Possibly related: kernel 2.4.7-2.19enterprise (reiserfs quota patches added) kupdated appears to lock up ('D' wait in ps listing) under heavy I/O. I'm running exim delivering to a reiserfs partition that is exported under NFS to two other machines. This is not deployed yet so everything's usually quiet. On the NFS server I sent an email to an alias that expands to 100 users. I ran a delivery process and both the delivery process and kupdated went into 'D' wait. I waited several minutes. I tried running 'lilo' to switch back to the old kernel. That went into 'D' wait also. I tried shutdown -r now. That went into 'D' wait. Finally I gave up and hit the power button.
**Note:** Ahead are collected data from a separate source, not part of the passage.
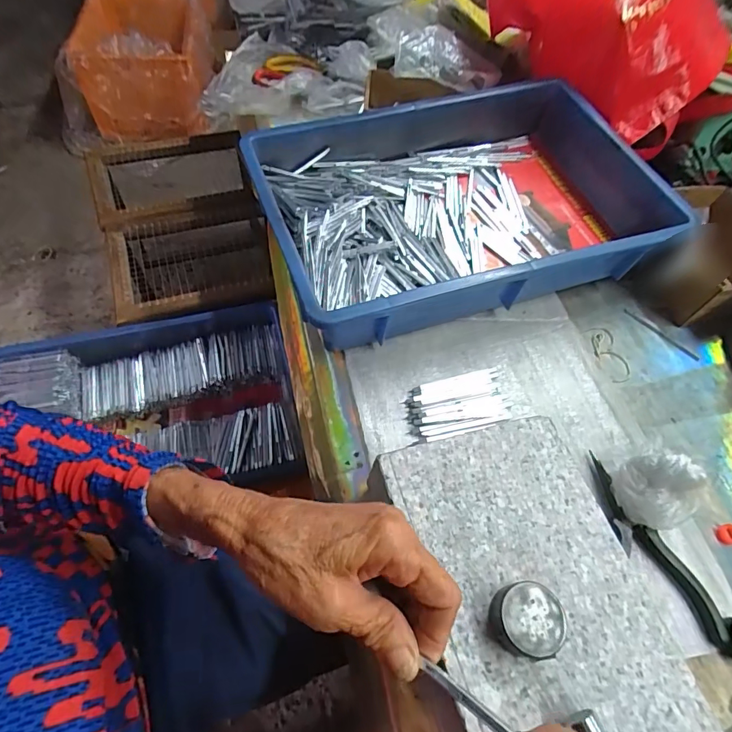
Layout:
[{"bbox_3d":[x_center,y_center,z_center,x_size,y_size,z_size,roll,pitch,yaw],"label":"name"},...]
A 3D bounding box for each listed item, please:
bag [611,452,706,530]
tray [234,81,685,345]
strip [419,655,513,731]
[{"bbox_3d":[0.236,0.103,0.364,0.049,0.065,0.054,-13,60,-13],"label":"bag"},{"bbox_3d":[0.106,-0.186,0.511,0.422,0.079,0.288,-14,60,-14],"label":"tray"},{"bbox_3d":[0.044,0.142,0.187,0.049,0.004,0.006,21,57,39],"label":"strip"}]

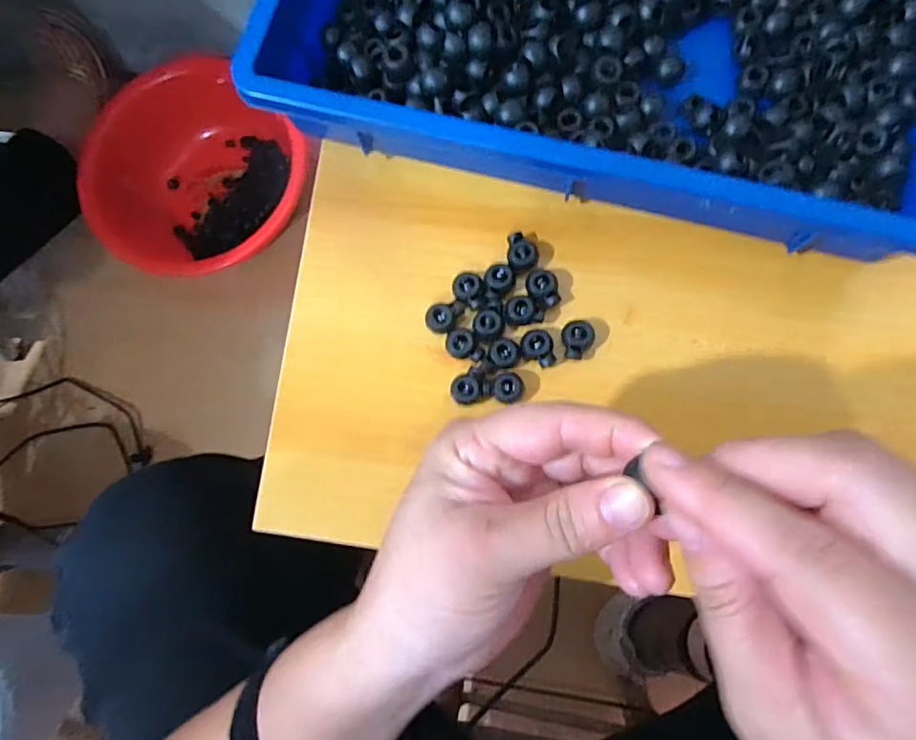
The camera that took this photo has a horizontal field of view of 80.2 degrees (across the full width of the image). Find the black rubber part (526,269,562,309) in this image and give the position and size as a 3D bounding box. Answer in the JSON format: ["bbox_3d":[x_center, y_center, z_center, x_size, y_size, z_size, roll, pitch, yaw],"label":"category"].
[{"bbox_3d":[0.048,-0.045,0.307,0.017,0.010,0.021,-21,80,1],"label":"black rubber part"}]

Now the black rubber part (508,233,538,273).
[{"bbox_3d":[0.037,-0.067,0.312,0.017,0.012,0.023,2,81,5],"label":"black rubber part"}]

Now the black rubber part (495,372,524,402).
[{"bbox_3d":[0.028,0.010,0.299,0.015,0.013,0.015,-1,81,4],"label":"black rubber part"}]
Should I try 2.4.7-6 (or -10, or whatever Rawhide's on now)?
Created attachment 34185 [details] The oops recorded before the crash
Created attachment 34186 [details] Output from sysrq+P
Created attachment 34187 [details] The whole collection of out from the 2.4.9-0.18 crash
Arjan gave us 2.4.9-0.18 to test to determine if this has been fixed. It takes about 3-4 days, but it does crash. Before the crash, it oopsed with the oops recorded in preOops After the crash, I gathered sysrq outputs in the following files. sysrqP.1, sysrqT.1.gz sysrqP.2, sysrqT.2.gz The .2 files were a second round I took since it seemed to genereate different information. Then upon taking the sysrqM snapshot, the box became useless ever to sysrq actions. The partion of sysrqM I got is in sysrqM After taking the sysrqM snap, I repeatedly received the messages contained in sysrqCrash until a reboot. I tried to attach each individual file, but bugzilla kept rejecting me. They should be all included in a tar.gz file attached.
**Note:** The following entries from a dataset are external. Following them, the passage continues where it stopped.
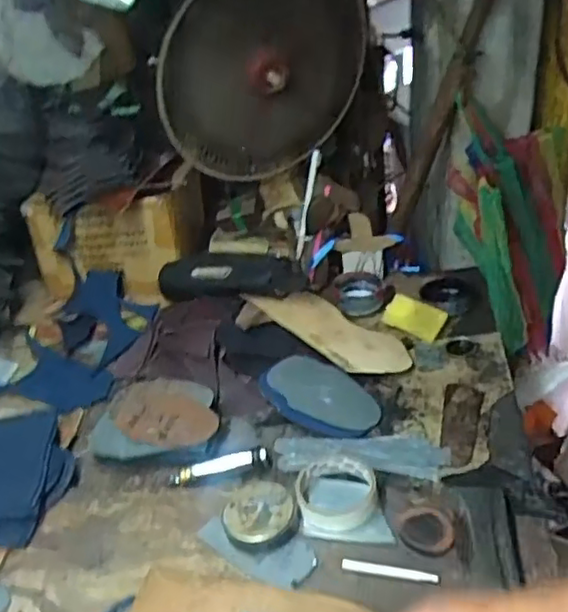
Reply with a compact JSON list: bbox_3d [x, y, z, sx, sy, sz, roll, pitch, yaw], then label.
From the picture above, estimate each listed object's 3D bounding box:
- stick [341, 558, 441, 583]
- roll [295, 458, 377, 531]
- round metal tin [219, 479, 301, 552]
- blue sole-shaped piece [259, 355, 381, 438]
[{"bbox_3d":[0.100,0.250,0.610,0.090,0.004,0.011,2,42,19],"label":"stick"},{"bbox_3d":[0.055,0.198,0.690,0.083,0.017,0.083,-5,34,4],"label":"roll"},{"bbox_3d":[-0.023,0.220,0.677,0.072,0.025,0.076,-5,34,4],"label":"round metal tin"},{"bbox_3d":[0.047,0.118,0.829,0.150,0.015,0.092,31,54,20],"label":"blue sole-shaped piece"}]

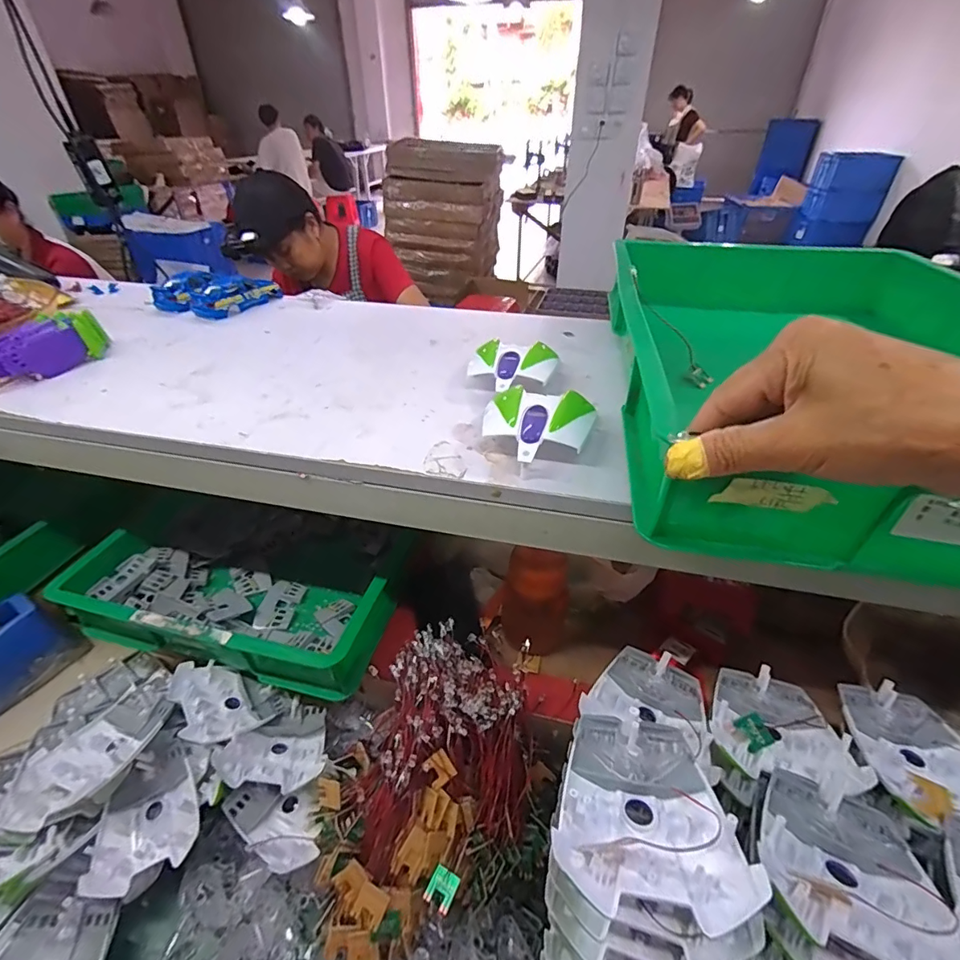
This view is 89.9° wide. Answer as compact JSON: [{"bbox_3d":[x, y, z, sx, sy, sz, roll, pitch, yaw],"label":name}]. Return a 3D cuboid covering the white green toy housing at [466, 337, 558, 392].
[{"bbox_3d":[0.032,-0.109,0.485,0.085,0.033,0.091,5,38,8],"label":"white green toy housing"}]

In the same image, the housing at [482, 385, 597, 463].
[{"bbox_3d":[0.046,-0.043,0.398,0.089,0.031,0.098,9,39,12],"label":"housing"}]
Created attachment 34188 [details] vmstat, uptime, and /proc/meminfo prior to the oops
The other difference between the server that crashes and the one that runs wonderfully is the swap size. The good box runs on 2GB of swap, while the one that is crashing has 9GB. Don't know if that could even be a factor. Will try to disable swap on the crashing box to see if it makes a difference.
My most recent bug reports from today have been placed into a different bug, number 54700, since this bug no longer relates to the original bug.
This bug is fixed and is no longer a problem for us.
jbusch: does the 2.4.9-13 errata kernel fix this for you?